Like Wulfston, they were naked except for a covering about their loins, but they wore chains of what appeared to be bones about their necks.
Other than that, they wore only headbands, all alike, each with the same symbol in bright beadwork.
They charged down the beach, then paused to throw their spears-and Wulfston saw a weapon new to him.
What had appeared to be a spear was actually made of two pieces. When a man flung one, he kept the heavier lower end in his hand, while something like a long, heavy arrow shot forth with the strength of his swing and whizzed toward Wulfston!
He used his powers to deflect the arrows, but his attackers kept coming.
He sent a sheet of flame leaping before the startled band, but the moment it disappeared they charged toward him. As they spread out in a semicircle, Wulfston knew he had made a mistake in giving his Adept powers away. They knew how to take an Adept: divide his attention and make him use up his strength.
If his powers had been at full strength, he might have withstood them. But at twelve to one, given his current condition, he had no choice but to run.
He darted to the right, angling up the sand, abandoning his bundle of clothes beside the drowned sailor.
Using Adept power to strengthen his tired legs, he plunged through the dry sand at the top of the beach, deflecting the spear-arrows that pursued him.
One of the men was fast enough to catch him. He felt a hand on his arm, turned, and saw the upraised club. He stopped the man’s heart. His attacker fell, pulling Wulfston down with him in his death spasm.
Wulfston peeled the dead man’s fingers away and sprinted for the forest, Adeptly for
cing his lungs to take in air, his limbs to move in rhythm.

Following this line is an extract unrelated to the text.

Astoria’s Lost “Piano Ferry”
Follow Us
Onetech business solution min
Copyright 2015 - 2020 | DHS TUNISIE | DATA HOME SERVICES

He plunged into a different world!
This forest was like none he had ever known. It was jungle, as thick with undergrowth as with trees. He staggered and slid on rotted vegetation, blinded by the difference between the hot yellow beach and this dark greenness where the sun could hardly penetrate. Birds screamed at his noisy passage, and small animals fled through the trees.
The air was cool and moist, a relief to his aching lungs, but the smell was frighteningly different from any he had ever known.
To avoid his pursuers, he zigzagged through the trees. The jungle would not let him choose his own path, but made him go where it provided openings. Over and over he found his way blocked by roots, rocks, thickets.
He ran until he could run no further. Exhausted, he leaned against the sloping trunk of a huge tree, gasping for breath. The jungle had fallen silent.
Through the roaring in his ears, he listened for pursuit. There was nothing. As his breathing calmed, he realized that it was too silent around him. The jungle was watching this intruder like a cat, waiting for the right moment to pounce.
He was lost.
Sunlight filtered through dappled green shade, diffused so that he could not tell what direction it came from, nor could he hear the pounding of the surf. He didn’t know how to get back to the beach-and if he could, would those warriors be waiting for him?
He needed rest, but first he needed food. In the woods near where he had grown up, he would have been able to put together a meal in minutes; here he could see berries, fungus, some yellow fruit on a nearby tree… but which of it was safe, and which poisonous?
Besides, he needed meat to restore his strength. And he was desperately thirsty.
His heart stopped pounding in his ears, and his breathing returned to a rapid but normal pace. Through the silence he heard a soft rushing; it had to be water.
Pushing himself away from the support of the tree, he moved toward the sound, pausing often to listen, following as the sound became slowly louder until he came out at a pool into which a small cascade fell from a rocky but overgrown hillside.